Migrating files to newly added OST so as to balance content
It is desirable to distribute access over as many Lustre OSS as possible, so when a new OSS umdist04.aglt2.org was added with its 8 new OST, we set out to move files from the two exising OST, umfs05 and umfs06, into the newly installed system.
On 9/3/2010 a 4th file server, umdist03, was added to the mix, and the migration was repeated.
Migration from umfs06, umfs05 to umdist04
- All scripts used are saved in svn
- Total occupied space in lustre is 66TB (47TB free, 118TB total)
- umdist04 capacity is 32.9TB, 28% of the total, so plan on moving 1/4 of 66TB, or 16TB
- Choose all files within lustre that are stored on existing OST, and with names that match six patterns. These generally correspond to large data files.
- Patterns
- *.AOD.*
- DESD_COLLCAND.*
- NTUP_MUONCALIB*
- AOD.*
- *.ESD.*
- *.RAW.*
- Script
- Script executes once per pattern, listing all obd already containing data
- lfs find /lustre/umt3 -type f -name "pattern" -obd umt3-OST0000 -obd .... > log_file
- Catenate and sort lists uniquely and add up space (~1+ hours to do) occupied by the files in the consequent list
- Occupies 43TB, of which we will move 16TB, or 37%
- Randomly choose 37% of the files in the prepared list, and split those to 5 listings
- 139000 files selected. Split to 5 files each of 28368 lines, ie, files to move.

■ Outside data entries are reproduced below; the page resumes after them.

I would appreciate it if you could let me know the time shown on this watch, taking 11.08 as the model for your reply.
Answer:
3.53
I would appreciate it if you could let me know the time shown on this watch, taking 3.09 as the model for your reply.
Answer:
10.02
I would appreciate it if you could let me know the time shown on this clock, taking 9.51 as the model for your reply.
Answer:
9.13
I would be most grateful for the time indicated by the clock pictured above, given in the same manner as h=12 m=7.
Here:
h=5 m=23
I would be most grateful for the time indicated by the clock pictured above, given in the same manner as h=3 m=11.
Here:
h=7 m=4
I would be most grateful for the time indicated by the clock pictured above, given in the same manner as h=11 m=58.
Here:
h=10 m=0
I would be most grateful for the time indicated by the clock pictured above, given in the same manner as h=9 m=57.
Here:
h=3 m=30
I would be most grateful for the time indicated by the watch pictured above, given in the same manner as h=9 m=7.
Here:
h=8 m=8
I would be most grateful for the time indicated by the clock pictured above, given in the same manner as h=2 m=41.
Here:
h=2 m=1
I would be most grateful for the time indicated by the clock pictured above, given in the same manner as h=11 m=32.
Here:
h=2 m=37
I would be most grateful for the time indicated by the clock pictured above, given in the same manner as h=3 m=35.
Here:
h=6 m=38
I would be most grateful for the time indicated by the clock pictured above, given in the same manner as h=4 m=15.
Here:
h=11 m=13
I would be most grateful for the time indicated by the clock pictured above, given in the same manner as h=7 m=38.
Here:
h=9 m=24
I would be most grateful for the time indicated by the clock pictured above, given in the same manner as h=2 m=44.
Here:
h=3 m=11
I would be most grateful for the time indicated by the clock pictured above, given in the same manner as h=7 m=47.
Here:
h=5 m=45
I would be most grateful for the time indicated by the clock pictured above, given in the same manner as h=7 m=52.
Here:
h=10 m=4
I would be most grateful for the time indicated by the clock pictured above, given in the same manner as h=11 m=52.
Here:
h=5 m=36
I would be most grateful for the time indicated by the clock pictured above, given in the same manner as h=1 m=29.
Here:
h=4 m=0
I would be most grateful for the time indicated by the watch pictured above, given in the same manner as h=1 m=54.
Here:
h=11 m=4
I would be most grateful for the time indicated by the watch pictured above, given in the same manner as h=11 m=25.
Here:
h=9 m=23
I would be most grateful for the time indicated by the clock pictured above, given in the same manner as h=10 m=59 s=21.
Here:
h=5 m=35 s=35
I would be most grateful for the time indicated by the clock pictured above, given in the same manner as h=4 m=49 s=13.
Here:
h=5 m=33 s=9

- Set the OST on the umfs05/umfs06 OSS to readonly, eg
- lctl --device umt3-OST0012-osc deactivate
- Run lfs_migrate on 5 worker nodes, one per listing, where the worker nodes are idle in Condor and already upgraded to the 1.8.4 version of Lustre
- Lustre 1.8.3 bugs cause problems with this procedure
- Looks like about 112MB/s is copied to umdist04
- Set read-only OST back to read-write, eg
- lctl --device umt3-OST0012-osc activate
Migration from umfs05, umfs06 and umdist04 to umdist03
During the first migration, UM Worker Nodes were used to control the migration. However, it was noticed that these were running around 30MB/s input data rate, and this may well have been a throttle on how long the migration took to run.
For this migration, we will use scripts running on machines with 10Gb NICs only.
Details
- Total occupied space in lustre is 95TB (68TB free, 171TB total)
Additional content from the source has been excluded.